Activity - Copy the items from the start down to the line containing "data is collected.", with both of those lines included.

'''

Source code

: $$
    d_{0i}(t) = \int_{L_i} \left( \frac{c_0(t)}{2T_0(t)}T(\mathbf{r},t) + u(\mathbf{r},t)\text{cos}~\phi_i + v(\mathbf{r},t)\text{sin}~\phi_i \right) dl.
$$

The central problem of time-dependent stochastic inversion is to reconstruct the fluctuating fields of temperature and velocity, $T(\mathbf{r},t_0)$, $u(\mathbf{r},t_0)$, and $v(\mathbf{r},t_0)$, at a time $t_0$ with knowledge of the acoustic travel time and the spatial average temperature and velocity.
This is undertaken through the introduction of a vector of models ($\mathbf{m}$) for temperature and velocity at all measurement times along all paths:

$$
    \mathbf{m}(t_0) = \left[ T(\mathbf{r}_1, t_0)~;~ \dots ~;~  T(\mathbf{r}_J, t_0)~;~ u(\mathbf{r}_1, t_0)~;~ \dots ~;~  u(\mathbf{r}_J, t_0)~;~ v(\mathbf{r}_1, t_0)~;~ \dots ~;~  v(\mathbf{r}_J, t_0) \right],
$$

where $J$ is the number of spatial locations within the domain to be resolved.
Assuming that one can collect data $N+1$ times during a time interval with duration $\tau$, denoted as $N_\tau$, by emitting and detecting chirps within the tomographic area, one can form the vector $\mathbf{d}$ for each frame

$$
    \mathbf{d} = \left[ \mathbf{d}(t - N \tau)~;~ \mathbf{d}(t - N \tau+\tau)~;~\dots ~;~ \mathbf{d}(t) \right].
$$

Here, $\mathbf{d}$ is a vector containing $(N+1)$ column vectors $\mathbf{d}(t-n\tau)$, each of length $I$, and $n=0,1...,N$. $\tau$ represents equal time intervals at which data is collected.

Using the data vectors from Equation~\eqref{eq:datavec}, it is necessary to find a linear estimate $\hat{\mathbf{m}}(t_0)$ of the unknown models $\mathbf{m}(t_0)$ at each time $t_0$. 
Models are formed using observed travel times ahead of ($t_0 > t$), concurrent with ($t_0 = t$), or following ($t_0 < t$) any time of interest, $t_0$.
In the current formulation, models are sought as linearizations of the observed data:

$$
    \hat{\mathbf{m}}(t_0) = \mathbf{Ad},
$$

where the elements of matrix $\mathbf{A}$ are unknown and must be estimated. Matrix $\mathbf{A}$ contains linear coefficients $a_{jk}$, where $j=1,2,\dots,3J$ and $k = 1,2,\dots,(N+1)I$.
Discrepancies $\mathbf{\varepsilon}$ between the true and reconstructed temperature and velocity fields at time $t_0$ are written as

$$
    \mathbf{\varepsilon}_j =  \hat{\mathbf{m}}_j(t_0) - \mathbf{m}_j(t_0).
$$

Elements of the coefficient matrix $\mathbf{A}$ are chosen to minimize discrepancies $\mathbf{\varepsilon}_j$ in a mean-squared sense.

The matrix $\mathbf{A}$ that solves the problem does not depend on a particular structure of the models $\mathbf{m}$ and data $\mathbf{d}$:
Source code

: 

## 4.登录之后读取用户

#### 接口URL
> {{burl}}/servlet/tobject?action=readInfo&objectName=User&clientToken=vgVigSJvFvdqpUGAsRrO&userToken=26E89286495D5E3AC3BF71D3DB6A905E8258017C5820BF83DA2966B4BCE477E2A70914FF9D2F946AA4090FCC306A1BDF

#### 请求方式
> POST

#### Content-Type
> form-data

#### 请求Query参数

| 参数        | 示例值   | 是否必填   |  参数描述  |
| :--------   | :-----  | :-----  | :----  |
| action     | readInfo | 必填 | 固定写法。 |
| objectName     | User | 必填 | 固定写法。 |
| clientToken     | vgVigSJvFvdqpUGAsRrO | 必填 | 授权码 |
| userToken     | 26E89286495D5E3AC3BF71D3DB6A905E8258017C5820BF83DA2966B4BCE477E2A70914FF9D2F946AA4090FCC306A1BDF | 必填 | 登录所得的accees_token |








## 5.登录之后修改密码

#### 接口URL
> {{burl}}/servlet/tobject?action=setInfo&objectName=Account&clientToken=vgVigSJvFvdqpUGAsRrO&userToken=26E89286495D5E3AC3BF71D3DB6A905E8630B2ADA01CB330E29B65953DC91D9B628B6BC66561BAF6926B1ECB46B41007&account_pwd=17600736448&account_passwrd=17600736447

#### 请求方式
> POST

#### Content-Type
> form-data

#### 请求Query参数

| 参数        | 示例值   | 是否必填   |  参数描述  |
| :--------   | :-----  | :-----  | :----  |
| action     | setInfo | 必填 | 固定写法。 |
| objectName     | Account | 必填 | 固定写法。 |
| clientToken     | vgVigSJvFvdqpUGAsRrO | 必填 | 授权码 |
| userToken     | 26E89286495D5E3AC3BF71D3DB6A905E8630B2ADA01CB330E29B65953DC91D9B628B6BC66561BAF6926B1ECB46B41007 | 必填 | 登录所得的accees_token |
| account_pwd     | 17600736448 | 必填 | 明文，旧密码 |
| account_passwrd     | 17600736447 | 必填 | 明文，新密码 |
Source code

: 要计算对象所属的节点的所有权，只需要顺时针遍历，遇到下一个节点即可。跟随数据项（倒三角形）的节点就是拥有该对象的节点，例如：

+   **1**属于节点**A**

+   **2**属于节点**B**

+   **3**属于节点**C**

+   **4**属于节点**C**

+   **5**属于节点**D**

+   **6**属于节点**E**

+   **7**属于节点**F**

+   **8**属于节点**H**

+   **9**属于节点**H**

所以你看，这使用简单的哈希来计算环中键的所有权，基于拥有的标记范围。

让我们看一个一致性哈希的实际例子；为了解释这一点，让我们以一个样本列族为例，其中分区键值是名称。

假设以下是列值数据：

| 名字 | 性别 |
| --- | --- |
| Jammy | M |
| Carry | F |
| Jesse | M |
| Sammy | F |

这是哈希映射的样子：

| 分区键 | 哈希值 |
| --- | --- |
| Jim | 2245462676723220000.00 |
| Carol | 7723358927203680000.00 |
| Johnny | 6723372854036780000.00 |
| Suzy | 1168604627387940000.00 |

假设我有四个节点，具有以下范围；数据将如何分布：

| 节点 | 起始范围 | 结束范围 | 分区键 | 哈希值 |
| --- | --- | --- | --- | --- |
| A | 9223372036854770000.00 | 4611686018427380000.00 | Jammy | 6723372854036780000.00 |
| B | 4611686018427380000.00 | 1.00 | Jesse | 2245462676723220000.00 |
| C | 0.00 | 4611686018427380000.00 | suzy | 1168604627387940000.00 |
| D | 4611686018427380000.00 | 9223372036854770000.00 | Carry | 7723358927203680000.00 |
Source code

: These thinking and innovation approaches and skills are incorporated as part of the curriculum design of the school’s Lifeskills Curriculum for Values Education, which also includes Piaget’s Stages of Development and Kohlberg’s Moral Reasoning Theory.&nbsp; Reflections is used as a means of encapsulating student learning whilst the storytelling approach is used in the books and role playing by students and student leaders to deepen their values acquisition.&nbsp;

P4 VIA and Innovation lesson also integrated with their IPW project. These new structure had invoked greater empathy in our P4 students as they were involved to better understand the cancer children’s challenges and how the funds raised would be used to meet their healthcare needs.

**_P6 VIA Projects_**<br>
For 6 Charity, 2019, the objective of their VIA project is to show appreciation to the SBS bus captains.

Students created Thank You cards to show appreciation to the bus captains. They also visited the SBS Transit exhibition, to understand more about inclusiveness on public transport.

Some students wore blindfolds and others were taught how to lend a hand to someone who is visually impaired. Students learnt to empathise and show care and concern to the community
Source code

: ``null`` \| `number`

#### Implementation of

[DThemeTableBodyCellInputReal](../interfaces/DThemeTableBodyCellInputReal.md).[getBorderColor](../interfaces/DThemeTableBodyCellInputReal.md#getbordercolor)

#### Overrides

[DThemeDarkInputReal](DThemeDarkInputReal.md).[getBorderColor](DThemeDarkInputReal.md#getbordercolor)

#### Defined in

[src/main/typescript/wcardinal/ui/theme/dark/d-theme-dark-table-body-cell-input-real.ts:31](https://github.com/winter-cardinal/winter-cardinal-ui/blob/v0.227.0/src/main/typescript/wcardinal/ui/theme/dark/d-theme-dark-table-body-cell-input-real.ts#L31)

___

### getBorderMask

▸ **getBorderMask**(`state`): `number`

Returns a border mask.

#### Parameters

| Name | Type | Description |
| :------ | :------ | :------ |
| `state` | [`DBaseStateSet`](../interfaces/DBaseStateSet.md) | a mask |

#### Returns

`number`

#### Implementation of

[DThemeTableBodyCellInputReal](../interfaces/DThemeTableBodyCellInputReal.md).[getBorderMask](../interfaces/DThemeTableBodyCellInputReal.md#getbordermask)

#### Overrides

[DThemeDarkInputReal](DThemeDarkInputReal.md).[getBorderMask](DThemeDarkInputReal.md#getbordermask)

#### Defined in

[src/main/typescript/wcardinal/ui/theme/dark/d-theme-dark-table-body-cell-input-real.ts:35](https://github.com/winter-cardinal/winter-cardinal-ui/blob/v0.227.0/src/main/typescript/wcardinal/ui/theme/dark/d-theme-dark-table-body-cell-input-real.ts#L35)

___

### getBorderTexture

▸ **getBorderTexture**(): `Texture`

'''

Your solution -
Source code

: $$
    d_{0i}(t) = \int_{L_i} \left( \frac{c_0(t)}{2T_0(t)}T(\mathbf{r},t) + u(\mathbf{r},t)\text{cos}~\phi_i + v(\mathbf{r},t)\text{sin}~\phi_i \right) dl.
$$

The central problem of time-dependent stochastic inversion is to reconstruct the fluctuating fields of temperature and velocity, $T(\mathbf{r},t_0)$, $u(\mathbf{r},t_0)$, and $v(\mathbf{r},t_0)$, at a time $t_0$ with knowledge of the acoustic travel time and the spatial average temperature and velocity.
This is undertaken through the introduction of a vector of models ($\mathbf{m}$) for temperature and velocity at all measurement times along all paths:

$$
    \mathbf{m}(t_0) = \left[ T(\mathbf{r}_1, t_0)~;~ \dots ~;~  T(\mathbf{r}_J, t_0)~;~ u(\mathbf{r}_1, t_0)~;~ \dots ~;~  u(\mathbf{r}_J, t_0)~;~ v(\mathbf{r}_1, t_0)~;~ \dots ~;~  v(\mathbf{r}_J, t_0) \right],
$$

where $J$ is the number of spatial locations within the domain to be resolved.
Assuming that one can collect data $N+1$ times during a time interval with duration $\tau$, denoted as $N_\tau$, by emitting and detecting chirps within the tomographic area, one can form the vector $\mathbf{d}$ for each frame

$$
    \mathbf{d} = \left[ \mathbf{d}(t - N \tau)~;~ \mathbf{d}(t - N \tau+\tau)~;~\dots ~;~ \mathbf{d}(t) \right].
$$

Here, $\mathbf{d}$ is a vector containing $(N+1)$ column vectors $\mathbf{d}(t-n\tau)$, each of length $I$, and $n=0,1...,N$. $\tau$ represents equal time intervals at which data is collected.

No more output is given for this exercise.